Un point de vue partagé par Thomas Ménagé (Rassemblement national), qui a estimé que l'Assemblée ne peut pas "procrastiner sur ce dossier" sur un sujet destiné à "recréer le lien de confiance avec les citoyens". Philippe Gosselin (Les Républicains) s'est lui aussi prononcé pour un examen rapide du texte : "On risque d'attendre un certain temps, un peu comme Godot, mais vous savez qu'à la fin de la pièce Godot ne vient pas."
Marie Lebec et Nicolas Sansu ont rendu leurs conclusions deux jours après la publication d'un rapport de la Cour des comptes, qui a relevé un triplement des dépenses de recours à des cabinets de conseil par l’Etat entre 2017 et 2021. De 11 millions d'euros en 2014, elles sont passées à 100 millions en 2018, à 230 millions en 2021, avant un tassement à 200 millions d'euros en 2022. "Faute d’un pilotage unique et d’outils de suivi adaptés, l’Etat ne s’est pas mis en situation de conduire une politique cohérente et maîtrisée de recours à des prestations externes", écrit la Cour des comptes.
Face à ce constat, Marie Lebec (Renaissance) a tenu à défendre l'action de l'exécutif. "Il y a déjà un certain nombre de mesures qui ont été prises, ce qui démontre la volonté du gouvernement d'approfondir le sujet et de mieux maitriser sa dépense", a souligné la députée. Au début de l'année 2022, l'ancien Premier ministre, Jean Castex, avait en effet pris une circulaire afin de limiter le recours aux cabinets de conseil.

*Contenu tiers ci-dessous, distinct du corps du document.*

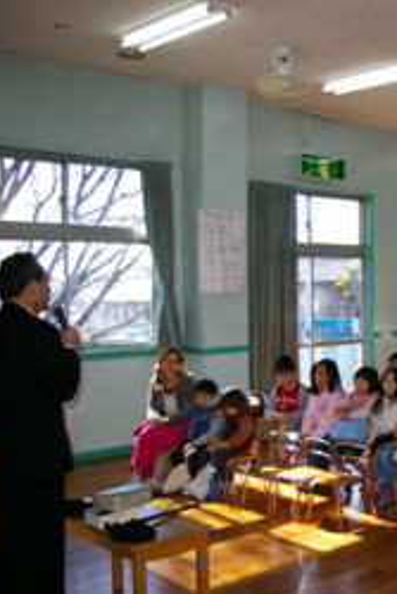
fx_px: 793
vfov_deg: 41.1
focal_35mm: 48
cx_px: 454
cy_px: 279
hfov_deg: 25.7
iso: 200
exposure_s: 1/180
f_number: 4
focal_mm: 20
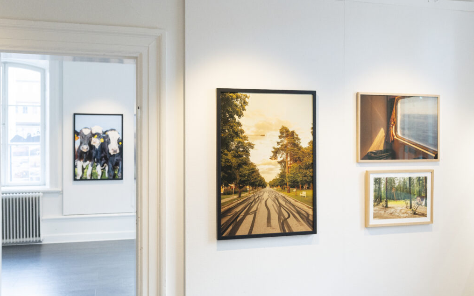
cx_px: 237
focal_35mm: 36
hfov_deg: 54.0
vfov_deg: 35.3
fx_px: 465
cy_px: 140
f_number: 4
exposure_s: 1/250
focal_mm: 35
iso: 2000
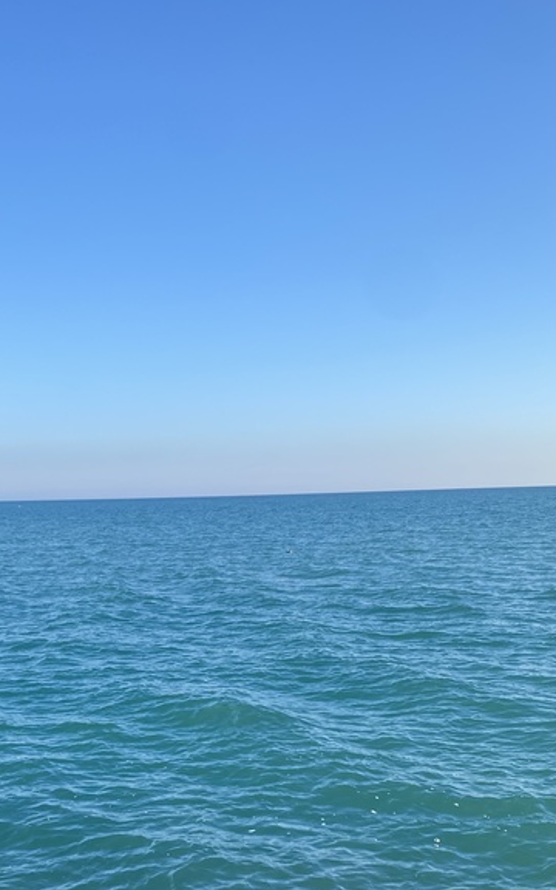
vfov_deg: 43.9
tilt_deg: -8.3
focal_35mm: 44
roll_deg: +1.2
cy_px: 660
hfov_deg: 29.1
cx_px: 202
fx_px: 1067
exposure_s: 1/1727
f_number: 1.8
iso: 32
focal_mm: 4.25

Le gouvernement a également annexé au projet de loi de finances 2023 un document destiné à préciser les sommes engagées par l’Etat lors de son recours aux consultants. "La publication [de ce document] a permis de souligner une baisse significative des dépenses de près de 35%", a expliqué Marie Lebec. "Il faut que nous challengions encore le gouvernement pour que la dépense continue de baisser", a ajouté la députée Renaissance.
Des statistiques qui n'ont pas suffi à convaincre Nicolas Sansu : "Il ne faudrait pas que le gouvernement ait la tentation d'enterrer ça en disant 'on a fait la circulaire du 19 janvier 2022, on a donné des ordres à nos administrations de diminuer, on a mis en place des achats groupés donc tout va bien'. Non tout ne va pas bien." L'élu communiste estime que le fait de "faire tomber dans les limbes" la proposition de loi sénatoriale ne "serait pas très bon pour la démocratie", "pour le Parlement" et "pour la République".